Romosozumab apre dunque a “un approccio vincente sia nel breve sia nel lungo termine“, evidenzia Rossini, contro un’emergenza in crescita nell’Italia che invecchia. Nel nostro Paese l’osteoporosi colpisce circa 4,4 milioni di persone, per l’80% donne, minacciandone la qualità di vita e l’autonomia per il pericolo di fratture da fragilità che nel 2019 hanno fatto registrare 568mila nuovi casi, con un’incidenza prevista in crescita del 23,4% entro il 2034. Un problema socio-sanitario ed economico, se si pensa per l’osteoporosi nel 2019 sono stati spesi in Italia quasi 9,5 miliardi di euro di cui 5,44 miliardi per i soli costi diretti delle fratture, 3,75 miliardi per la disabilità e lungo termine e 259 milioni per i farmaci.

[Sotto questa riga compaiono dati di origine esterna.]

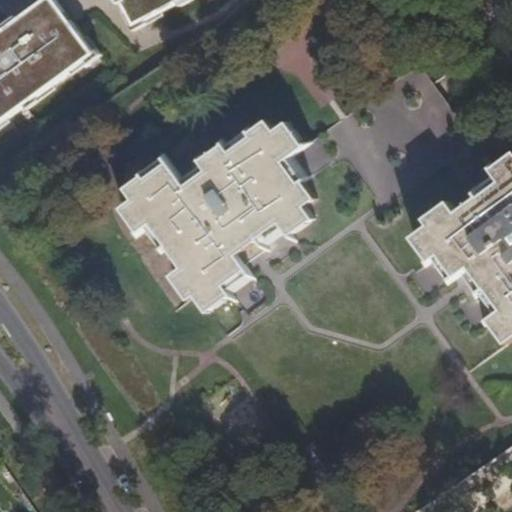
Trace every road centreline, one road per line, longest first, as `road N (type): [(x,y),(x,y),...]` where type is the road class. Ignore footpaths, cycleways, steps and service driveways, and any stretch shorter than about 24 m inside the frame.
road 1 (secondary): [(122,511),(0,310)]
road 2 (secondary): [(0,365),(99,511)]
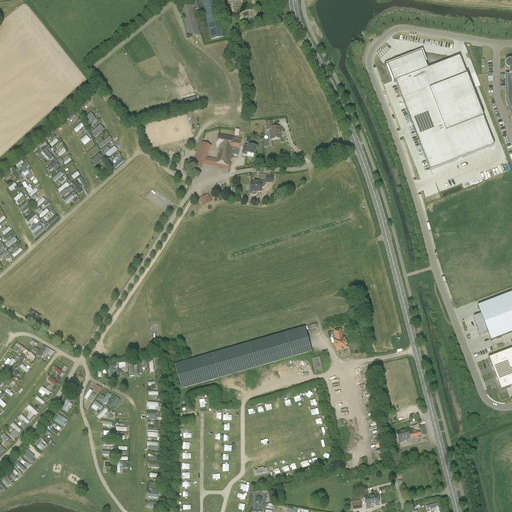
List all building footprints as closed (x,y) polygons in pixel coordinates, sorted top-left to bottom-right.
[(202,0),(211,40),(223,37),(214,0),(202,0)] [(188,37),(200,34),(192,2),(180,5),(188,37)] [(419,52),(385,65),(392,83),(393,82),(429,175),(498,149),(474,88),(470,89),(465,76),(469,74),(462,55),(425,69),(419,52)] [(239,67),(237,58),(228,59),(230,69),(239,67)] [(91,113),(86,117),(92,125),(97,120),(91,113)] [(279,127),(273,128),(272,121),(265,122),(266,131),(270,130),(271,140),(279,139),(279,134),(279,132),(280,132),(279,127)] [(102,126),(94,134),(97,137),(105,129),(102,126)] [(216,160),(215,164),(228,166),(228,163),(229,161),(231,161),(232,158),(233,155),(238,156),(242,140),(233,138),(234,137),(218,135),(216,148),(218,149),(216,160)] [(100,144),(103,147),(112,140),(109,136),(100,144)] [(256,147),(248,145),(244,144),(244,148),(243,148),(242,154),(247,155),(247,154),(255,155),(256,147)] [(42,152),(50,161),(53,157),(47,151),(50,149),(47,146),(42,152)] [(55,156),(57,158),(66,151),(62,146),(59,148),(61,151),(55,156)] [(109,157),(117,150),(114,146),(110,150),(108,147),(103,150),(109,157)] [(199,146),(191,165),(201,169),(201,170),(203,165),(207,157),(209,151),(199,146)] [(100,154),(92,159),(94,162),(97,160),(99,163),(104,159),(100,154)] [(124,162),(121,158),(120,159),(118,157),(112,162),(115,165),(110,168),(112,171),(124,162)] [(18,169),(24,163),(21,160),(15,166),(18,169)] [(55,161),(47,168),(50,172),(55,168),(59,172),(60,172),(57,168),(59,166),(55,161)] [(5,180),(12,174),(9,169),(1,175),(5,180)] [(31,174),(27,170),(22,174),(25,178),(31,174)] [(62,183),(65,181),(63,177),(65,176),(62,172),(53,178),(54,180),(58,178),(62,183)] [(72,183),(77,194),(82,192),(77,181),(72,183)] [(257,194),(257,191),(261,191),(261,182),(260,182),(260,181),(255,181),(255,182),(250,182),(250,191),(251,191),(251,194),(252,195),(256,195),(257,194)] [(10,191),(17,185),(15,183),(8,188),(10,191)] [(67,183),(57,190),(60,193),(69,186),(67,183)] [(69,186),(60,194),(63,197),(72,189),(69,186)] [(36,188),(33,190),(30,187),(26,190),(31,196),(38,190),(36,188)] [(18,204),(26,198),(21,192),(14,199),(18,204)] [(71,193),(63,200),(65,203),(74,197),(71,193)] [(211,202),(207,195),(199,199),(203,207),(211,202)] [(37,207),(44,201),(39,196),(32,203),(37,207)] [(29,209),(27,206),(30,203),(29,201),(20,207),(23,212),(29,209)] [(42,217),(49,212),(47,209),(43,212),(39,207),(36,210),(42,217)] [(25,219),(27,222),(29,220),(31,222),(36,218),(32,213),(25,219)] [(56,215),(47,222),(50,225),(59,218),(56,215)] [(9,227),(2,232),(4,235),(11,229),(9,227)] [(15,237),(6,244),(8,247),(17,240),(15,237)] [(0,247),(0,259),(9,254),(6,250),(4,245),(0,247)] [(14,257),(22,251),(21,248),(12,255),(14,257)] [(480,315),(473,318),(479,335),(487,332),(487,333),(489,337),(490,341),(511,332),(511,292),(477,306),(478,309),(479,309),(480,314),(480,315)] [(181,390),(311,352),(304,327),(174,365),(181,390)] [(345,354),(344,350),(347,349),(345,338),(342,339),(340,330),(334,331),(336,340),(334,341),(336,351),(339,351),(340,355),(345,354)] [(21,353),(24,348),(17,343),(13,348),(21,353)] [(54,352),(44,345),(38,354),(44,358),(47,353),(52,356),(54,352)] [(30,352),(30,353),(26,349),(22,353),(32,362),(36,358),(30,352)] [(511,349),(488,358),(501,391),(511,386),(511,349)] [(25,372),(27,370),(20,364),(25,359),(22,356),(18,360),(20,363),(18,365),(25,372)] [(4,363),(7,365),(5,368),(9,370),(15,361),(12,359),(11,361),(8,358),(4,363)] [(322,371),(319,358),(312,360),(315,373),(322,371)] [(52,371),(60,375),(62,371),(55,367),(52,371)] [(15,371),(10,375),(18,383),(20,380),(17,377),(19,374),(15,371)] [(259,388),(260,390),(267,386),(263,379),(265,378),(261,371),(252,376),(258,385),(249,390),(251,393),(259,388)] [(47,381),(56,386),(58,383),(49,377),(47,381)] [(93,390),(99,394),(102,389),(96,385),(93,390)] [(45,393),(48,395),(50,392),(42,387),(38,392),(44,396),(45,393)] [(11,397),(13,395),(7,389),(5,391),(11,397)] [(91,402),(96,394),(89,390),(84,398),(91,402)] [(96,400),(106,405),(111,395),(108,393),(105,397),(100,394),(96,400)] [(42,406),(45,403),(37,396),(34,400),(42,406)] [(114,409),(119,399),(113,396),(108,405),(114,409)] [(67,400),(61,408),(67,413),(73,405),(67,400)] [(31,421),(38,413),(29,405),(26,408),(31,413),(27,418),(31,421)] [(105,414),(110,420),(114,416),(105,408),(98,416),(100,419),(105,414)] [(19,417),(27,424),(29,422),(22,415),(19,417)] [(58,415),(54,421),(63,426),(67,420),(58,415)] [(119,427),(119,421),(116,421),(115,431),(127,431),(127,427),(119,427)] [(154,422),(154,427),(148,426),(147,436),(158,437),(159,423),(154,422)] [(14,439),(22,431),(14,423),(10,426),(14,430),(10,434),(14,439)] [(413,430),(408,431),(408,430),(396,433),(398,442),(399,442),(400,444),(403,443),(403,440),(411,438),(427,434),(425,425),(418,427),(420,431),(414,433),(413,430)] [(51,441),(46,436),(49,432),(46,430),(40,437),(49,444),(51,441)] [(42,451),(45,447),(40,443),(37,447),(42,451)] [(25,453),(23,455),(32,464),(35,461),(32,459),(34,457),(27,449),(24,452),(25,453)] [(16,465),(24,472),(26,470),(18,462),(16,465)] [(127,468),(127,462),(117,462),(117,473),(120,473),(120,468),(127,468)] [(268,473),(267,467),(254,470),(255,476),(268,473)] [(14,481),(23,476),(19,470),(14,473),(15,473),(11,476),(14,481)] [(0,478),(6,488),(12,484),(6,475),(0,478)] [(148,489),(152,489),(152,492),(156,492),(156,483),(148,483),(148,489)] [(360,500),(349,502),(350,510),(353,510),(362,509),(361,502),(360,502),(360,500)] [(439,511),(437,503),(426,506),(426,511),(431,511),(436,511),(439,511)]
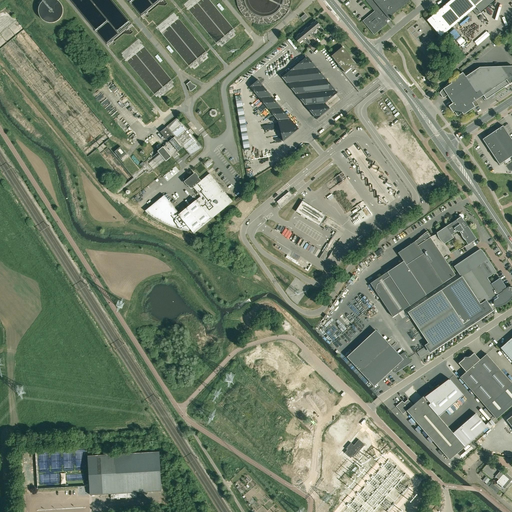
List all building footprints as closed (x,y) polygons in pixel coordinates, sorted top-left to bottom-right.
[(38,12),(39,16),(41,19),(44,21),(47,23),(50,23),(53,23),(57,22),(59,20),(62,17),(63,14),(63,10),(63,6),(61,3),(58,0),(43,0),(41,2),(40,4),(39,5),(38,9),(38,12)] [(365,0),(375,12),(364,21),(374,34),(387,23),(384,20),(387,17),(388,18),(408,2),(406,0),(365,0)] [(442,35),(472,10),(477,16),(480,13),(480,12),(494,0),(450,0),(427,20),(441,37),(442,36),(442,35)] [(312,25),(309,27),(313,31),(317,27),(322,33),(324,31),(316,21),(314,23),(313,22),(311,24),(312,25)] [(305,31),(303,33),(306,37),(310,33),(315,39),(317,37),(313,31),(309,27),(307,29),(306,28),(304,30),(305,31)] [(298,37),(296,39),(299,42),(303,39),(308,44),(310,42),(306,37),(303,33),(300,35),(300,34),(297,36),(298,37)] [(353,59),(350,56),(342,47),(331,56),(345,73),(356,63),(353,59)] [(439,93),(443,98),(447,95),(452,103),(448,106),(453,112),(455,111),(456,113),(458,112),(460,114),(462,112),(463,115),(478,105),(475,100),(483,95),(486,99),(511,81),(511,65),(501,66),(479,67),(465,76),(462,72),(449,81),(439,93)] [(285,113),(258,80),(249,86),(277,120),(283,141),(298,129),(285,113)] [(190,81),(186,84),(188,86),(190,91),(192,91),(194,93),(197,90),(195,88),(196,86),(192,83),(190,81)] [(328,81),(302,102),(303,103),(303,102),(306,105),(305,106),(306,106),(309,109),(308,109),(309,110),(312,113),(311,113),(313,115),(313,114),(316,117),(315,118),(316,119),(329,108),(328,107),(325,104),(326,104),(325,103),(337,93),(337,92),(336,92),(334,89),(334,88),(333,89),(331,85),(330,85),(328,82),(328,81)] [(152,158),(158,166),(183,145),(191,155),(201,147),(177,118),(168,127),(176,137),(152,158)] [(511,155),(511,139),(502,126),(482,139),(499,164),(511,155)] [(172,135),(166,128),(160,133),(166,140),(172,135)] [(120,146),(114,152),(120,159),(127,154),(120,146)] [(153,170),(158,166),(152,158),(143,165),(144,168),(136,173),(132,176),(134,177),(116,192),(118,194),(145,171),(150,173),(152,171),(153,172),(154,171),(153,170)] [(209,173),(201,180),(198,177),(198,176),(195,172),(184,181),(187,185),(188,185),(191,189),(193,187),(201,196),(196,200),(179,213),(164,195),(145,211),(143,213),(151,219),(153,217),(155,219),(157,220),(159,221),(163,223),(166,224),(169,225),(171,226),(174,227),(177,228),(180,229),(183,230),(185,230),(188,231),(190,229),(194,234),(233,201),(209,173)] [(289,192),(277,202),(280,205),(292,195),(289,192)] [(302,205),(299,209),(319,222),(323,217),(302,205)] [(448,253),(447,252),(446,249),(443,246),(442,245),(453,237),(451,234),(457,231),(458,232),(459,231),(461,234),(462,236),(463,238),(465,240),(468,244),(476,239),(462,217),(462,216),(461,215),(460,215),(460,216),(460,217),(437,233),(437,234),(430,237),(429,236),(430,235),(427,231),(415,240),(416,240),(398,253),(403,261),(387,272),(409,305),(426,294),(426,295),(455,275),(443,257),(448,253)] [(380,255),(384,252),(383,250),(381,248),(377,251),(374,253),(377,257),(380,255)] [(441,290),(407,312),(432,349),(474,321),(472,318),(478,314),(479,315),(480,317),(491,310),(489,308),(486,303),(492,298),(494,300),(494,305),(494,306),(495,306),(496,306),(497,306),(498,306),(499,306),(499,305),(500,305),(501,305),(502,305),(502,304),(503,304),(504,304),(504,303),(505,303),(506,303),(506,302),(507,302),(507,301),(508,301),(509,300),(510,299),(511,298),(511,297),(511,296),(511,288),(509,288),(509,287),(506,289),(501,280),(499,278),(491,284),(487,278),(494,273),(495,272),(495,271),(494,270),(481,251),(480,250),(479,250),(455,266),(461,276),(441,290)] [(370,283),(392,317),(409,305),(387,272),(370,283)] [(347,357),(374,385),(392,369),(395,373),(411,362),(405,352),(399,355),(376,330),(347,357)] [(511,337),(500,348),(511,360),(511,337)] [(427,345),(417,352),(420,357),(430,351),(427,345)] [(511,404),(511,383),(486,354),(480,360),(474,353),(469,357),(464,358),(458,363),(466,372),(460,377),(496,419),(511,404)] [(402,401),(396,406),(403,414),(406,411),(449,460),(465,446),(487,427),(475,413),(453,433),(438,416),(463,395),(450,379),(437,390),(436,389),(435,390),(436,390),(434,392),(432,390),(429,393),(427,392),(413,405),(408,399),(404,403),(402,401)] [(351,460),(354,457),(355,458),(365,447),(359,442),(354,448),(352,445),(347,451),(348,452),(346,455),(351,460)] [(90,493),(105,492),(105,494),(111,493),(111,499),(137,497),(136,490),(142,490),(143,491),(148,491),(148,490),(161,489),(159,452),(88,456),(90,493)] [(502,487),(509,479),(500,471),(495,476),(499,479),(496,482),(498,483),(496,484),(501,488),(502,486),(502,487)] [(500,490),(492,483),(489,486),(497,493),(500,490)]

Una voce, quest’ultima, che pesa “appena il 3%” a dimostrare un “sottotrattamento preoccupante”, rimarca Iacopo Chiodini, presidente Siomms (Società italiana dell’osteoporosi, del metabolismo minerale e delle malattie dello scheletro), professore associato di endocrinologia all’Università Statale di Milano e direttore della Struttura complessa di Endocrinologia dell’Asst Ospedale Niguarda del capoluogo lombardo. Un gap terapeutico” ancora più grave considerando che “per le persone che hanno subito una frattura da fragilità il rischio di subirne una seconda è 5 volte più alto”, e che “una terapia adeguata è in grado di ridurre questo pericolo fino al 65-70%”. Non a caso oggi la raccomandazione di ricorrere a romosozumab nei pazienti a rischio di frattura molto elevato trova supporto anche nelle Linee guida sulle fratture da fragilità pubblicate dall’Istituto superiore di sanità, frutto del lavoro delle principali società scientifiche competenti in materia.
“Quella di romosozumab è per noi una storia affascinante”, dichiara Federico Chinni, amministratore delegato di Ucb Pharma Italia. “Nato dalla scoperta della sclerosteosi”, una malattia genetica rara caratterizzata da un’iper-crescita delle ossa, “e della sua causa” ossia la sclerostina, questo anticorpo monoclonale anti-osteoporosi “non solo è una novità assoluta nella cura delle fratture da fragilità, già inserita nelle Linee guida dedicate, ma ha modificato l’approccio della presa in carico del paziente fratturato e ha introdotto una nuova strategia terapeutica quale il trattamento sequenziale. Questo traguardo ci rende particolarmente orgogliosi – conclude l’Ad – perché dimostra come i continui sforzi attraverso la ricerca di soluzioni innovative che colmino gli ‘unmet need’ di alcune patologie possano costituire un concreto aiuto per rispondere alle necessità dei pazienti”.